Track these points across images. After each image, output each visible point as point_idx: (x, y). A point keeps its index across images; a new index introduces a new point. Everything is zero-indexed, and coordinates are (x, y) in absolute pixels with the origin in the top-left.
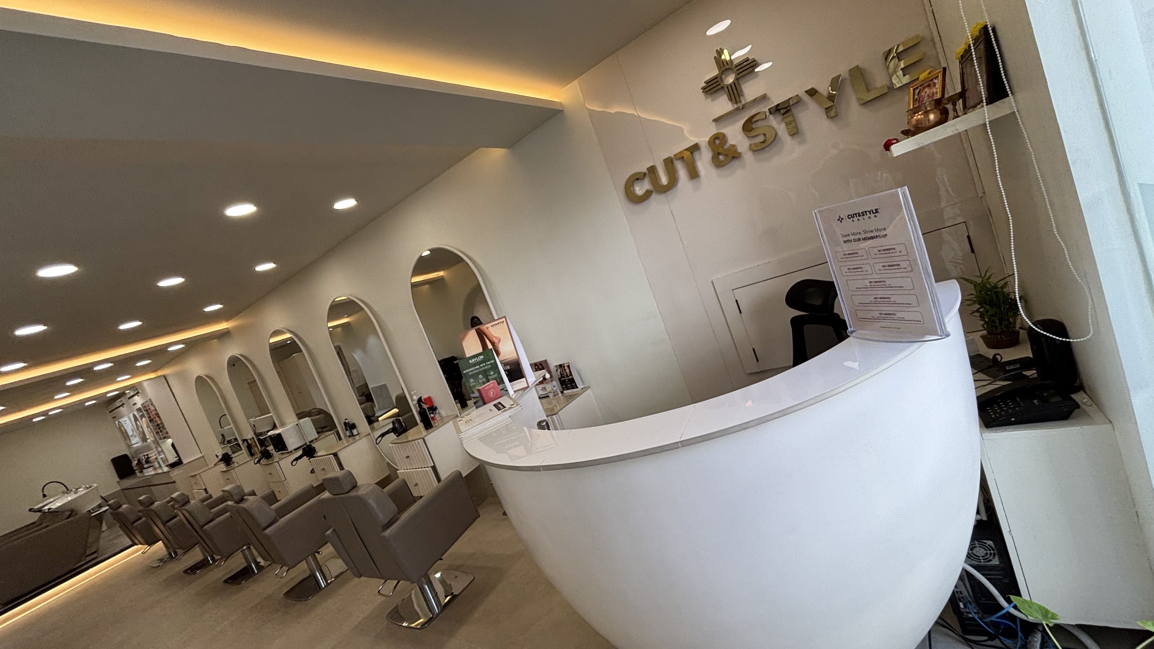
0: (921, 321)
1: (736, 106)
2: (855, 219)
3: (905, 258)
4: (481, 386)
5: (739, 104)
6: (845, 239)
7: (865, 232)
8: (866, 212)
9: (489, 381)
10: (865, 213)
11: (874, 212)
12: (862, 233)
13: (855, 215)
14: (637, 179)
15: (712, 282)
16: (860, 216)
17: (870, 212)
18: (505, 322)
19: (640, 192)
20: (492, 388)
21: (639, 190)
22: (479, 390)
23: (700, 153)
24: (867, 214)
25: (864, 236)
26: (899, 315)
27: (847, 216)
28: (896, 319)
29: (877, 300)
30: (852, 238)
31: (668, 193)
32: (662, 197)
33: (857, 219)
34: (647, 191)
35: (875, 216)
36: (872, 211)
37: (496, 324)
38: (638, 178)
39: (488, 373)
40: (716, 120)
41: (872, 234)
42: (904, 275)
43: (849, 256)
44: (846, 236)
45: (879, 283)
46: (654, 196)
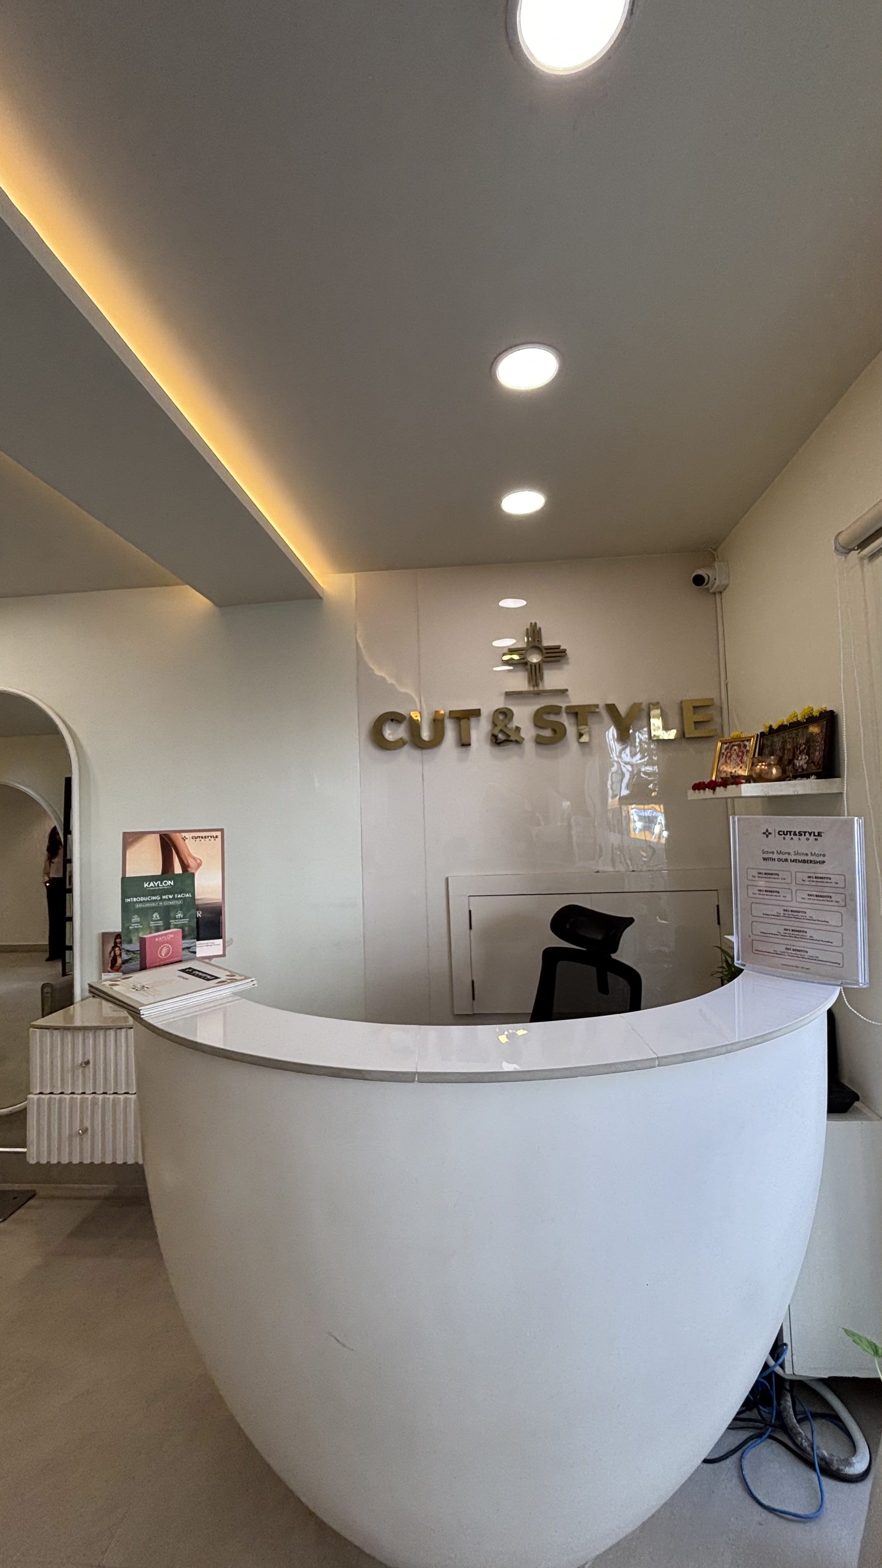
0: (839, 964)
1: (532, 689)
2: (788, 837)
3: (842, 891)
4: (151, 933)
5: (536, 689)
6: (766, 856)
7: (797, 853)
8: (805, 832)
9: (169, 928)
10: (803, 834)
11: (816, 834)
12: (792, 853)
13: (789, 833)
14: (392, 720)
15: (447, 880)
16: (795, 834)
17: (810, 834)
18: (220, 837)
19: (391, 737)
20: (167, 942)
21: (390, 733)
22: (142, 941)
23: (479, 720)
24: (805, 835)
25: (793, 857)
26: (811, 953)
27: (777, 832)
28: (807, 957)
29: (788, 932)
30: (775, 856)
31: (424, 751)
32: (417, 753)
33: (790, 837)
34: (401, 739)
35: (816, 840)
36: (814, 833)
37: (202, 838)
38: (395, 718)
39: (172, 914)
40: (508, 694)
41: (806, 858)
42: (836, 909)
43: (766, 876)
44: (768, 852)
45: (794, 914)
46: (406, 748)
***
_What to do_:
Put all the rows above into a numbered list, skipping any blank lines. Leave the pictures out of your answer.

_Response to the task_:
1. Track these points across images. After each image, output each visible point as point_idx: (x, y). A point keeps its index across images; a new index introduces a new point. Everything is zero-indexed, and coordinates are (x, y) in absolute pixels with the origin in the top-left.
2. 0: (921, 321)
3. 1: (736, 106)
4. 2: (855, 219)
5. 3: (905, 258)
6. 4: (481, 386)
7. 5: (739, 104)
8. 6: (845, 239)
9. 7: (865, 232)
10. 8: (866, 212)
11. 9: (489, 381)
12. 10: (865, 213)
13. 11: (874, 212)
14. 12: (862, 233)
15. 13: (855, 215)
16. 14: (637, 179)
17. 15: (712, 282)
18. 16: (860, 216)
19. 17: (870, 212)
20. 18: (505, 322)
21. 19: (640, 192)
22. 20: (492, 388)
23. 21: (639, 190)
24. 22: (479, 390)
25. 23: (700, 153)
26. 24: (867, 214)
27. 25: (864, 236)
28. 26: (899, 315)
29. 27: (847, 216)
30. 28: (896, 319)
31. 29: (877, 300)
32. 30: (852, 238)
33. 31: (668, 193)
34. 32: (662, 197)
35. 33: (857, 219)
36. 34: (647, 191)
37. 35: (875, 216)
38. 36: (872, 211)
39. 37: (496, 324)
40. 38: (638, 178)
41. 39: (488, 373)
42. 40: (716, 120)
43. 41: (872, 234)
44. 42: (904, 275)
45. 43: (849, 256)
46. 44: (846, 236)
47. 45: (879, 283)
48. 46: (654, 196)
49. 0: (839, 964)
50. 1: (532, 689)
51. 2: (788, 837)
52. 3: (842, 891)
53. 4: (151, 933)
54. 5: (536, 689)
55. 6: (766, 856)
56. 7: (797, 853)
57. 8: (805, 832)
58. 9: (169, 928)
59. 10: (803, 834)
60. 11: (816, 834)
61. 12: (792, 853)
62. 13: (789, 833)
63. 14: (392, 720)
64. 15: (447, 880)
65. 16: (795, 834)
66. 17: (810, 834)
67. 18: (220, 837)
68. 19: (391, 737)
69. 20: (167, 942)
70. 21: (390, 733)
71. 22: (142, 941)
72. 23: (479, 720)
73. 24: (805, 835)
74. 25: (793, 857)
75. 26: (811, 953)
76. 27: (777, 832)
77. 28: (807, 957)
78. 29: (788, 932)
79. 30: (775, 856)
80. 31: (424, 751)
81. 32: (417, 753)
82. 33: (790, 837)
83. 34: (401, 739)
84. 35: (816, 840)
85. 36: (814, 833)
86. 37: (202, 838)
87. 38: (395, 718)
88. 39: (172, 914)
89. 40: (508, 694)
90. 41: (806, 858)
91. 42: (836, 909)
92. 43: (766, 876)
93. 44: (768, 852)
94. 45: (794, 914)
95. 46: (406, 748)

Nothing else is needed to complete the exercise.